A weak engineer with an LLM is dangerous in the other way. They can now produce more code than they understand, and because it looks polished, nobody notices the gap as quickly. In the past, a weak engineer was often rate-limited by their own speed or amount of stack overflow copy/pastes. Now, bad taste can be expressed at machine speed, wrapped in decent formatting, and sent to review as if we should all be grateful.

And finally:

Quality matters because code is becoming abundant, and when something becomes abundant, the scarce thing becomes more valuable. The scarce thing is judgment and taste. It is the ability to look at something that works and still say, this will hurt us later.

The producing code got cheaper but the ownership did not.
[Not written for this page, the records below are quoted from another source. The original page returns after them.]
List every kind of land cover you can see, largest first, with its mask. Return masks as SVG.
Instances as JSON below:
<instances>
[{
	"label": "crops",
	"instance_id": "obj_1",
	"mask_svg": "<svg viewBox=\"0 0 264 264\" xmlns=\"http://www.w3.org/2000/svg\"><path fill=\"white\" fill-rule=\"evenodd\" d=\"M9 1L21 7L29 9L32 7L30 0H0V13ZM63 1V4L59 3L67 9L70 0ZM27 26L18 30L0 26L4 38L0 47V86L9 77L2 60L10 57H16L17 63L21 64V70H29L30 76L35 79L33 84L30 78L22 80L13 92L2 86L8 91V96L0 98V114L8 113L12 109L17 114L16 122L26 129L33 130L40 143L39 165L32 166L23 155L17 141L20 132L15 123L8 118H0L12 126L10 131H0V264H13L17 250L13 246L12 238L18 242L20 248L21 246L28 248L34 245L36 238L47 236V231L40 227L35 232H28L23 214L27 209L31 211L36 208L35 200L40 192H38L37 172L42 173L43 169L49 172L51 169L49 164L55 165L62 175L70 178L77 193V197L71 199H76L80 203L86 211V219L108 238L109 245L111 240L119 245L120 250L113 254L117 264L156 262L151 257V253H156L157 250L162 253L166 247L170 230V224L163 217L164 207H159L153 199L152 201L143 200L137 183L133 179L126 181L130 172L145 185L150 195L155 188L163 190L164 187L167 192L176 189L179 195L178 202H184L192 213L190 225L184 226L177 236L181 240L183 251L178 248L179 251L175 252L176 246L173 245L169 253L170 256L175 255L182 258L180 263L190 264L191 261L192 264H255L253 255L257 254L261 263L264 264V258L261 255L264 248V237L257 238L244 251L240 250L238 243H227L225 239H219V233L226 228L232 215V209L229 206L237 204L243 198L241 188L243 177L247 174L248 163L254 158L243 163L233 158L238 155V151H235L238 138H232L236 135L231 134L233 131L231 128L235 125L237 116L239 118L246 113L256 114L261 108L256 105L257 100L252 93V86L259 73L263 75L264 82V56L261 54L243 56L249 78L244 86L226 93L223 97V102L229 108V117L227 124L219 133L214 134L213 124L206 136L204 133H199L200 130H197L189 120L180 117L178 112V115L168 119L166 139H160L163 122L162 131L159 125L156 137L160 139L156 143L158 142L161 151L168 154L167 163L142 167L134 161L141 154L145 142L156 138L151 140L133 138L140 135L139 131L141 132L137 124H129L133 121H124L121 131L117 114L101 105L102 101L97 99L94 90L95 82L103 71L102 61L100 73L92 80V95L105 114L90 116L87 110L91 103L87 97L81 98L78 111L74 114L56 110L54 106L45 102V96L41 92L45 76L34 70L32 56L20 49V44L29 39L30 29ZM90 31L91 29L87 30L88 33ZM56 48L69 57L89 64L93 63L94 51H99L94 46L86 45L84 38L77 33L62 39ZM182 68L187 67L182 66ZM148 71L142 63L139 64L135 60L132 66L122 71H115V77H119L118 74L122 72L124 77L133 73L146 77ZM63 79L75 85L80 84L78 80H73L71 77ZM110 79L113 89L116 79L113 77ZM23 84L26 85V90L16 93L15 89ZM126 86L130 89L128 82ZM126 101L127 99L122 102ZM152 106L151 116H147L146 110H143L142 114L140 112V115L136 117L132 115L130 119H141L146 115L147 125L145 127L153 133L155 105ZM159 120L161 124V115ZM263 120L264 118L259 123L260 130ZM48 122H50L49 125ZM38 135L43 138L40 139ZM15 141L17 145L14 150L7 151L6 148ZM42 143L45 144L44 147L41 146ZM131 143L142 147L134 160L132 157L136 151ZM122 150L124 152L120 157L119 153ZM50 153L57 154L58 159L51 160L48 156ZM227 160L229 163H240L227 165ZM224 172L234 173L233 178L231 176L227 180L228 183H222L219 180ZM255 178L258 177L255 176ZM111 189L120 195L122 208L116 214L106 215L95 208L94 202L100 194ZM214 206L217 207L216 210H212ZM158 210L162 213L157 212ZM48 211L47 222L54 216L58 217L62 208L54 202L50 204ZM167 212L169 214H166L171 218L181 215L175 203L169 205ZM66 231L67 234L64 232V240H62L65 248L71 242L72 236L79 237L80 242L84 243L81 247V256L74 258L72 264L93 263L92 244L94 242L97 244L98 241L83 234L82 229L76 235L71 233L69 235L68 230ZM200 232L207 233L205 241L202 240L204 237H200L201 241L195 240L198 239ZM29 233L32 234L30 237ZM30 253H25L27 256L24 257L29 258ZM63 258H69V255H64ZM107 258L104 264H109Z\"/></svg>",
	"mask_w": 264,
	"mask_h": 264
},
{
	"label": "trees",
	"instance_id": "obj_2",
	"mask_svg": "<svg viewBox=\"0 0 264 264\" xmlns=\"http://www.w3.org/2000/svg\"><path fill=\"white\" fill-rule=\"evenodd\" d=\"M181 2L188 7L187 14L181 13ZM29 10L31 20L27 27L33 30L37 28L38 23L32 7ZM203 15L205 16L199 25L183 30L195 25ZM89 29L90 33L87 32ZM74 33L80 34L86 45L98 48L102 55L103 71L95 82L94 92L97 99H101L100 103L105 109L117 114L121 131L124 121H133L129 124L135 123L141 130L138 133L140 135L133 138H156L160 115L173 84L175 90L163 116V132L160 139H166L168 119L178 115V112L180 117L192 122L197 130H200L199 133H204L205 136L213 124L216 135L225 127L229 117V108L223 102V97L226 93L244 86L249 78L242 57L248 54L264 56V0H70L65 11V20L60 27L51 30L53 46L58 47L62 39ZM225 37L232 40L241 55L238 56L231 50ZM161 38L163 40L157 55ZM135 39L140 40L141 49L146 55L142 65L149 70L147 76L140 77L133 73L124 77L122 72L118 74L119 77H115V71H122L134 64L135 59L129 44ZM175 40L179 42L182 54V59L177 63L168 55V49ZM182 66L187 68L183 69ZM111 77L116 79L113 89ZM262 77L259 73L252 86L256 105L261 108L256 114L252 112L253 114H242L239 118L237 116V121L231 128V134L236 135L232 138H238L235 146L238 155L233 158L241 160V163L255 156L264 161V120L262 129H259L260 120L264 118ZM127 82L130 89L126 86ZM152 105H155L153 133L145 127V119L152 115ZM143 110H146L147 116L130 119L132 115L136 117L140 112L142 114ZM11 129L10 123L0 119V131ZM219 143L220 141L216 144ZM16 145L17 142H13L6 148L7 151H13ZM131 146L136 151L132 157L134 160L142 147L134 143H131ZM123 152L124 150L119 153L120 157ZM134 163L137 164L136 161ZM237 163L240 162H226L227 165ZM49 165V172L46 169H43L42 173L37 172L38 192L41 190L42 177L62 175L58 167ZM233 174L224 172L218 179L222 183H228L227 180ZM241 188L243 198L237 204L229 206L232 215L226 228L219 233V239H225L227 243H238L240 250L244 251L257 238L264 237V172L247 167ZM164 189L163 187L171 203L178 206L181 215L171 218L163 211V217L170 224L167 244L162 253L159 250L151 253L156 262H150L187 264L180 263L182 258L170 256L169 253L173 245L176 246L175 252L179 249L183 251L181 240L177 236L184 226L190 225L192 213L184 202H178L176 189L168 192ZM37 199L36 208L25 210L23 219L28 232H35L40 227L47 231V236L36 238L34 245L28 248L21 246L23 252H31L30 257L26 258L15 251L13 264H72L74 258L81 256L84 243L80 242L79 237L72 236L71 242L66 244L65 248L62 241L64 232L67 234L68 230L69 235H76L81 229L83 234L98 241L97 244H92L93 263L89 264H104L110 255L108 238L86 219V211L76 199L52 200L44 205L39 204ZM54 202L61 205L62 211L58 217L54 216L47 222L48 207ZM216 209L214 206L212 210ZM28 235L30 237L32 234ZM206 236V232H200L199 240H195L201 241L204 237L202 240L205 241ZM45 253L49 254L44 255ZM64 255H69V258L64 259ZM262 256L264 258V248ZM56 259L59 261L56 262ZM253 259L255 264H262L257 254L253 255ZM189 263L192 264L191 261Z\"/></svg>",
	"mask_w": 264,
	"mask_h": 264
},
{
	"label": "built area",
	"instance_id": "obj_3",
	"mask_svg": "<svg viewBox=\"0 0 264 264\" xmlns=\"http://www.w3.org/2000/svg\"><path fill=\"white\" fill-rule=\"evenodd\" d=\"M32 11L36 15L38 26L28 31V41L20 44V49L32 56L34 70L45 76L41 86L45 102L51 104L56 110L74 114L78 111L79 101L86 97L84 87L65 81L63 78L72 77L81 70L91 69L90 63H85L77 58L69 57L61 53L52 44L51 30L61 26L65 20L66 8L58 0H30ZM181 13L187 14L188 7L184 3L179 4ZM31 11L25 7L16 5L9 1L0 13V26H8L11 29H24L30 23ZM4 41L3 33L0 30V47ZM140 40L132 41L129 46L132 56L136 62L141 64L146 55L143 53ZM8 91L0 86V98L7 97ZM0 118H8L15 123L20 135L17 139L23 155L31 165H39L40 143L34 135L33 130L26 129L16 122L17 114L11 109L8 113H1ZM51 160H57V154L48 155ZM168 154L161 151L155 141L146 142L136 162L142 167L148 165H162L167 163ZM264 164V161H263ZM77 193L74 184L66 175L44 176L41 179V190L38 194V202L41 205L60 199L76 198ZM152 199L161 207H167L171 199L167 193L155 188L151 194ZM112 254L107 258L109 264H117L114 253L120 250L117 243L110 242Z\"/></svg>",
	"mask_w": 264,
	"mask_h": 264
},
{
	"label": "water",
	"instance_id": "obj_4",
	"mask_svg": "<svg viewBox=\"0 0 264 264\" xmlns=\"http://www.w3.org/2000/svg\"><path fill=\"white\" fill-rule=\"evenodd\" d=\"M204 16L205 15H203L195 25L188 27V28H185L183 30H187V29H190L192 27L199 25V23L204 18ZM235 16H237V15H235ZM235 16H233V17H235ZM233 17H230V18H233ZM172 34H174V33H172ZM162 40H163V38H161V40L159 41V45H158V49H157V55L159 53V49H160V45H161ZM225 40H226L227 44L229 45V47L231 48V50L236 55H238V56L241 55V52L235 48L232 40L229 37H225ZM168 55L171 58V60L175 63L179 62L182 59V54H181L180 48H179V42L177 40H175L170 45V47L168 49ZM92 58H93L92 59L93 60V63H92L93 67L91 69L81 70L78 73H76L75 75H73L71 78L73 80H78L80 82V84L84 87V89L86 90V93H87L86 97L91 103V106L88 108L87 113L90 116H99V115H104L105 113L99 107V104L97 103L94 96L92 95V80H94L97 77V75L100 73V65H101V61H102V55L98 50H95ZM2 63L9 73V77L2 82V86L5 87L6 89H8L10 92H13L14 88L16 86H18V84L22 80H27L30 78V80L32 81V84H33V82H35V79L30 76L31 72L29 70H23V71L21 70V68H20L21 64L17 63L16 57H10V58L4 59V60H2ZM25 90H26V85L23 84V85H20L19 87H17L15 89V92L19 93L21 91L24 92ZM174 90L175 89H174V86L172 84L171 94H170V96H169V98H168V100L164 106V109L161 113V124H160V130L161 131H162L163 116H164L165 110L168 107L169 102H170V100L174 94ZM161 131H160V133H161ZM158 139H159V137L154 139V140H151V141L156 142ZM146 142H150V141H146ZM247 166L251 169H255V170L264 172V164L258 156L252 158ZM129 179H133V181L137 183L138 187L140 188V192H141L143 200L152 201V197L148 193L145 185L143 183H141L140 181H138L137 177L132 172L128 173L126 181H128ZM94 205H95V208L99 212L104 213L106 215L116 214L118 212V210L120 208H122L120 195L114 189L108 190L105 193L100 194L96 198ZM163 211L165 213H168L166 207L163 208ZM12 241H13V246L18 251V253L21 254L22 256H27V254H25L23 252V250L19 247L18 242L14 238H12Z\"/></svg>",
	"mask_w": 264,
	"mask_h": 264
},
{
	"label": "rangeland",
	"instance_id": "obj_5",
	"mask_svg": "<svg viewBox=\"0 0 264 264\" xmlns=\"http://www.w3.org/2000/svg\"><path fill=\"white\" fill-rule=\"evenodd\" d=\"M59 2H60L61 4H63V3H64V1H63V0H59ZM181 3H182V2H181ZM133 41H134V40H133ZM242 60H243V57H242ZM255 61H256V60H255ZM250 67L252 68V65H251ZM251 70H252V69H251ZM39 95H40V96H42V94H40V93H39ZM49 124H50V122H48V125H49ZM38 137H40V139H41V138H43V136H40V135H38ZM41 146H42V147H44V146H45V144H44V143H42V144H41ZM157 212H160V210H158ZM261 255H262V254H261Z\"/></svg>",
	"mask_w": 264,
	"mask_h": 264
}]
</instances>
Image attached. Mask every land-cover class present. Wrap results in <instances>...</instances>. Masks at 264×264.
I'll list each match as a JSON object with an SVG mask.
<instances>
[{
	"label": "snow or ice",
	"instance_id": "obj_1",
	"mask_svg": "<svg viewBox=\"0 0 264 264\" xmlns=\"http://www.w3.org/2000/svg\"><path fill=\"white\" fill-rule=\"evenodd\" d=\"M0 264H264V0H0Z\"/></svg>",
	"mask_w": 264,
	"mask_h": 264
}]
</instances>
Code is a liability. You can use it to solve problems or create products, but each line of code in service of those pursuits needs to be understood, documented, maintained, and kept secure in perpetuity. Each additional statement is a tiny bit of cement that seals you into your prior assumptions and makes it harder to change course in the future. The most valuable skill a technical person can bring to the table is knowing what not to build.